- Cover of the French single

Single by the Cure

from the album Three Imaginary Boys
- A-side: "Killing an Arab"
- Released: June 1979
- Genre: Pop-punk
- Length: 3:42
- Label: Fiction
- Songwriters: Robert Smith; Michael Dempsey; Lol Tolhurst;
- Producer: Chris Parry

Official audio
- "10:15 Saturday Night" on YouTube

= 10:15 Saturday Night =

"10:15 Saturday Night" is a song by the English rock band the Cure. It was the B-side to their December 1978 single "Killing an Arab" as well as the opening track of their debut album Three Imaginary Boys. It was also released in France as a single, with the track "Accuracy" as the B-side. It has been performed live during most of their shows since its release, and was included on their 1984 album Concert: The Cure Live.

A promotional video, directed by Piers Bedford, was the band's first music video. (Note: Piers had directed a number of previous films and the following year would direct the video for Siouxsie and the Banshees' "Happy House".)

==Background==
According to interviews in the booklet for the Deluxe Edition of Three Imaginary Boys, the demo of the song is what caught Chris Parry's attention in 1978 and led him to sign the band to his newly founded record company, Fiction.
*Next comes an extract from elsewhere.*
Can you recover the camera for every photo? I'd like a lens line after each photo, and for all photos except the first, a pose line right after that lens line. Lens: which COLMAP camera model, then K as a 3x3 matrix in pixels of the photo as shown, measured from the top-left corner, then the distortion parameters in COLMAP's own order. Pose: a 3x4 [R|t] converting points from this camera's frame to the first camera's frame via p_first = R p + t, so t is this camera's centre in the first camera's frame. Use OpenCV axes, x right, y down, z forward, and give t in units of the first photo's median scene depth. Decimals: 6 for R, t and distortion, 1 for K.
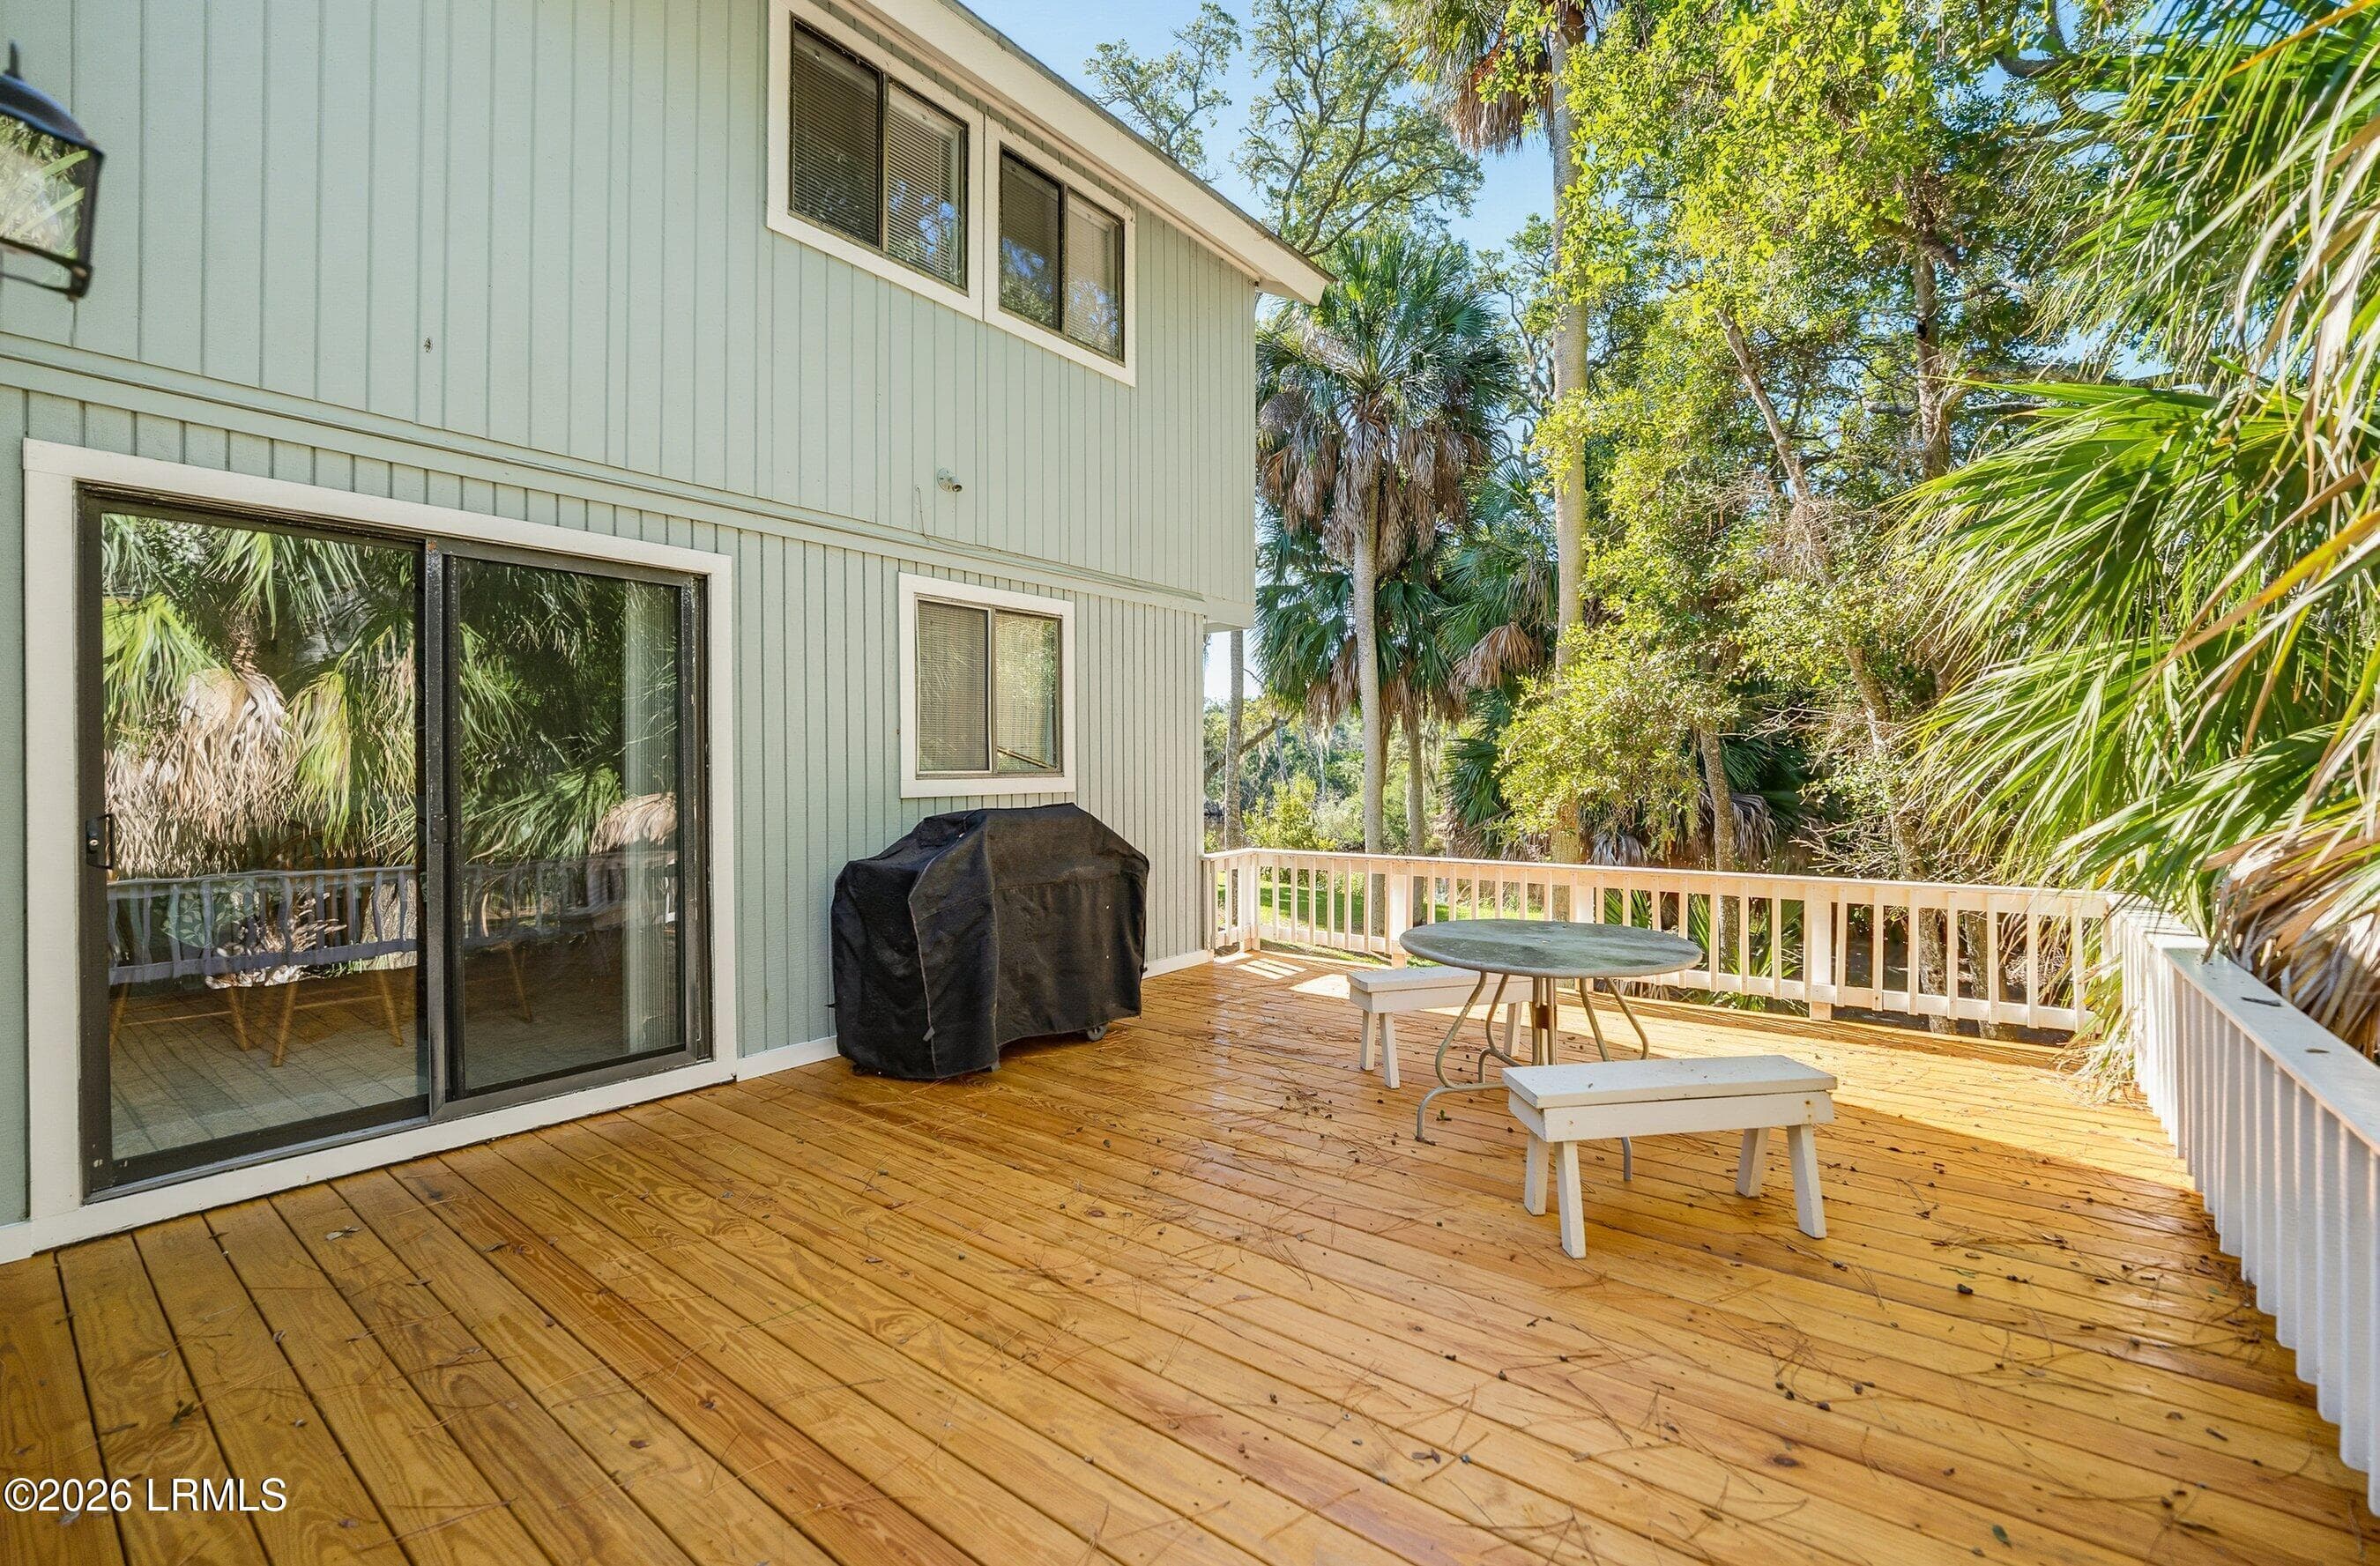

The track was written by Robert Smith at the age of 16 one evening while sitting at the kitchen table feeling "utterly morose" watching the tap dripping and drinking his dad's homemade beer. It was first performed as part of sets performed by Easy Cure at gigs around the band's local area of Crawley.

== Critical reception ==
In a retrospective review for AllMusic, Bill Janovitz compared the song's sound to the bands Gun Club, Wire, and Gang of Four, citing its "stark and edgy blasts of guitars, a country-blues drum beat, stark dynamics, and Robert Smith's vocal approach." He wrote that song's percussion mirrors the sound of a clock ticking, noting that its "music magnifies the narrator's dilemma from mere melancholy loneliness to a maddening desperation."

"10:15 Saturday Night" is widely regarded as one of the Cure's best songs. In 2019, Billboard ranked the song number ten on their list of the 40 greatest Cure songs, and in 2023, Mojo ranked the song number five on their list of the 30 greatest Cure songs.

==Samples and cover versions==
The song was sampled by Massive Attack on their cover of "Man Next Door" from their 1998 album Mezzanine. It was also covered by the Living End on their EP It's for Your Own Good.